• [EXERCISE REQUIREMENTS] Show all lines from the data that include the word "Holstein".

• [INFORMATION]

============================================================

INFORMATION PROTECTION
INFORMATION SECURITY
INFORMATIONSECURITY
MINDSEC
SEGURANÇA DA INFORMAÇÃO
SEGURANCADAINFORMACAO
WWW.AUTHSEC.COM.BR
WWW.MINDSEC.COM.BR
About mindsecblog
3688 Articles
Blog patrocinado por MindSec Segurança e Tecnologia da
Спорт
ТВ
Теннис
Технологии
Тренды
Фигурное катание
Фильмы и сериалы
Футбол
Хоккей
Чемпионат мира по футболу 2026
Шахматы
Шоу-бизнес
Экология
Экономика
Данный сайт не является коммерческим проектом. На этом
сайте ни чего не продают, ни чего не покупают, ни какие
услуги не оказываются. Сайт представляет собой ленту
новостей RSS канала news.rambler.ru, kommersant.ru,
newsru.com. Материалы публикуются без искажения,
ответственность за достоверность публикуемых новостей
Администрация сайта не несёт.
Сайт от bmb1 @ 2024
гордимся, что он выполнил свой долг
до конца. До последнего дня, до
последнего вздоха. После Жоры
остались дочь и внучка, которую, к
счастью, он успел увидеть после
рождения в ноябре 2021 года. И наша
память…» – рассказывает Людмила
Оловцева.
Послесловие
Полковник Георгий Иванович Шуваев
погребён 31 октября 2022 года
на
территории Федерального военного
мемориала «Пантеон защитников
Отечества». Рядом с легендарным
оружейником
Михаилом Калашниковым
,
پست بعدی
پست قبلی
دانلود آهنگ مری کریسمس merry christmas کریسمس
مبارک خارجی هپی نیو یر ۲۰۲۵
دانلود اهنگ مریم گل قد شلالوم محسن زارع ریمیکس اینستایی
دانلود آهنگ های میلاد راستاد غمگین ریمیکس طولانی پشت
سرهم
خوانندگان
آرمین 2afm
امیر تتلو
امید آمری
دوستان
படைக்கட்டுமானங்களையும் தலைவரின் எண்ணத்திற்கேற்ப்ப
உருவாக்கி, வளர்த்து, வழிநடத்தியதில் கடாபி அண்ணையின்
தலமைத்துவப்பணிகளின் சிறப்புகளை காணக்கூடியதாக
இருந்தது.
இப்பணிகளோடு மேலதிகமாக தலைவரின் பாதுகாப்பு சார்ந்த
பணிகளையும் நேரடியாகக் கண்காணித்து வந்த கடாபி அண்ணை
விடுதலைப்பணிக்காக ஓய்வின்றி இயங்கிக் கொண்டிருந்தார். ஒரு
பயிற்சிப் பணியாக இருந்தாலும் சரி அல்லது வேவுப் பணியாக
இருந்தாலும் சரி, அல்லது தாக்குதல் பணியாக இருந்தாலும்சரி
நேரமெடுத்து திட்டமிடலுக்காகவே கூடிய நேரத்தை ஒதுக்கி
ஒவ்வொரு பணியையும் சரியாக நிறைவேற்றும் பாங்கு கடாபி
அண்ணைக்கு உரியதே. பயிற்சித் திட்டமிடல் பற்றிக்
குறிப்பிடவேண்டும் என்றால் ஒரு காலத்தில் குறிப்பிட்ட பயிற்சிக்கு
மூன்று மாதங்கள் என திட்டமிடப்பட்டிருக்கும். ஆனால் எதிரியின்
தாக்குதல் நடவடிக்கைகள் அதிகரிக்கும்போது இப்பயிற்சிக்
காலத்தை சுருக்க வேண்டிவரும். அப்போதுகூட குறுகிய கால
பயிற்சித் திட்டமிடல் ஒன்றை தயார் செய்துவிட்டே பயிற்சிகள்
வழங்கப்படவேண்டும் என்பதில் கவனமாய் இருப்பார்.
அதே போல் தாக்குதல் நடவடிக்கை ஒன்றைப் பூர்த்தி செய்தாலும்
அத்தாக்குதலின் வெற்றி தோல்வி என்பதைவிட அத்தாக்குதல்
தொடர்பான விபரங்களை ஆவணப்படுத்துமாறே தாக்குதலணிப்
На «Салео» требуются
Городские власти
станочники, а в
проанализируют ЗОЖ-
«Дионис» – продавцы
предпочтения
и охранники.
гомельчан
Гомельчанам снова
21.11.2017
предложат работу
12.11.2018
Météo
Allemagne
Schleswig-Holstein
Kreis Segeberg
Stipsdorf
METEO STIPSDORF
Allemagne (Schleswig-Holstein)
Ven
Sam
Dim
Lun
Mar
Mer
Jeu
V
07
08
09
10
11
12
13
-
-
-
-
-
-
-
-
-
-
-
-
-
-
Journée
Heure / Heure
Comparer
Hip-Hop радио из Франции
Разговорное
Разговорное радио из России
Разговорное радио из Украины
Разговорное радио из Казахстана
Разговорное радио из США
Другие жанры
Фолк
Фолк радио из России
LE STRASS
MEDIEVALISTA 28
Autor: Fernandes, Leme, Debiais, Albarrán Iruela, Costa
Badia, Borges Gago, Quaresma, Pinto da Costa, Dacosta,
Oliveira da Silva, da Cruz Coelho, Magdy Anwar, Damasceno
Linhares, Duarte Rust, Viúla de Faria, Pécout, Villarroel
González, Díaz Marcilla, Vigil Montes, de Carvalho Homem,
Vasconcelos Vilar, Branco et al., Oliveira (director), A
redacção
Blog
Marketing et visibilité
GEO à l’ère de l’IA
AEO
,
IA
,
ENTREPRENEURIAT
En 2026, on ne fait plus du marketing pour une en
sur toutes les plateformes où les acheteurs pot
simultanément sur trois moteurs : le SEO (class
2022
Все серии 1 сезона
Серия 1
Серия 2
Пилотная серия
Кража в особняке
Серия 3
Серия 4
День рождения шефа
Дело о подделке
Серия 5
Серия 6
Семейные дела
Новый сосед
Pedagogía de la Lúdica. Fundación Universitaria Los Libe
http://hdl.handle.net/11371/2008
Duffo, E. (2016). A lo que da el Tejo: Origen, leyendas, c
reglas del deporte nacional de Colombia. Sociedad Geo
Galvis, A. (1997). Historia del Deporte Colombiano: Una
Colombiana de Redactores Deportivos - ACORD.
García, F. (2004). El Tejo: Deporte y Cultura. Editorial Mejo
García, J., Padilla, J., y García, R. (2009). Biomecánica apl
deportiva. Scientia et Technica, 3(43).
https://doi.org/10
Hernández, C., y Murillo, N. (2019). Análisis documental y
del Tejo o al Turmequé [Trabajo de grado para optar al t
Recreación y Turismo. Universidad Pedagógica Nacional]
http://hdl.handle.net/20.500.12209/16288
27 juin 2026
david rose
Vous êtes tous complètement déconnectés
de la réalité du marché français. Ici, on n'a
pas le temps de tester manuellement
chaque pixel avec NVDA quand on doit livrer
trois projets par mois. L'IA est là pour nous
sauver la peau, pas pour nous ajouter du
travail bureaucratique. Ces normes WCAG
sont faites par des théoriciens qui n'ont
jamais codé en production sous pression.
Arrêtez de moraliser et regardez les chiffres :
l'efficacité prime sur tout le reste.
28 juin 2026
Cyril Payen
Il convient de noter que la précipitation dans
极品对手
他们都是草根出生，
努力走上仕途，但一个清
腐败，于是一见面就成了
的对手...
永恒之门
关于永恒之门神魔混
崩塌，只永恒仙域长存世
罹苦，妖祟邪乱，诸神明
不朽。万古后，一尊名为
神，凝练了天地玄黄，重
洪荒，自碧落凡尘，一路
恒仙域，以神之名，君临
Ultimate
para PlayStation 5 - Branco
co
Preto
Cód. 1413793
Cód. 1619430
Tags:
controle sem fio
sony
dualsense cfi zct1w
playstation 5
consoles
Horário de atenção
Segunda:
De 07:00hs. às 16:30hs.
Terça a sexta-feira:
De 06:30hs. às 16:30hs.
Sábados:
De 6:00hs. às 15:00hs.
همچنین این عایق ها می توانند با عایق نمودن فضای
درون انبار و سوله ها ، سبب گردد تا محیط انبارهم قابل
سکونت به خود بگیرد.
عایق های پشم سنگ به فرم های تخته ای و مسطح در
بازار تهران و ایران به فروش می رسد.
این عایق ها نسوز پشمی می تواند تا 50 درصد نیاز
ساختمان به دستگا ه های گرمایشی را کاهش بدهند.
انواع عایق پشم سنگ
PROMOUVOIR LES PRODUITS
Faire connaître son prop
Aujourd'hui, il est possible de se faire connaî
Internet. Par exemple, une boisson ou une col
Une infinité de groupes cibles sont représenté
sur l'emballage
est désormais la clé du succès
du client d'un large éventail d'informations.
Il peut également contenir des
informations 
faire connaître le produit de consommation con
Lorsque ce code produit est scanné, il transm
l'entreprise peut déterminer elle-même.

============================================================

• [REPLY]
Schleswig-Holstein
Allemagne (Schleswig-Holstein)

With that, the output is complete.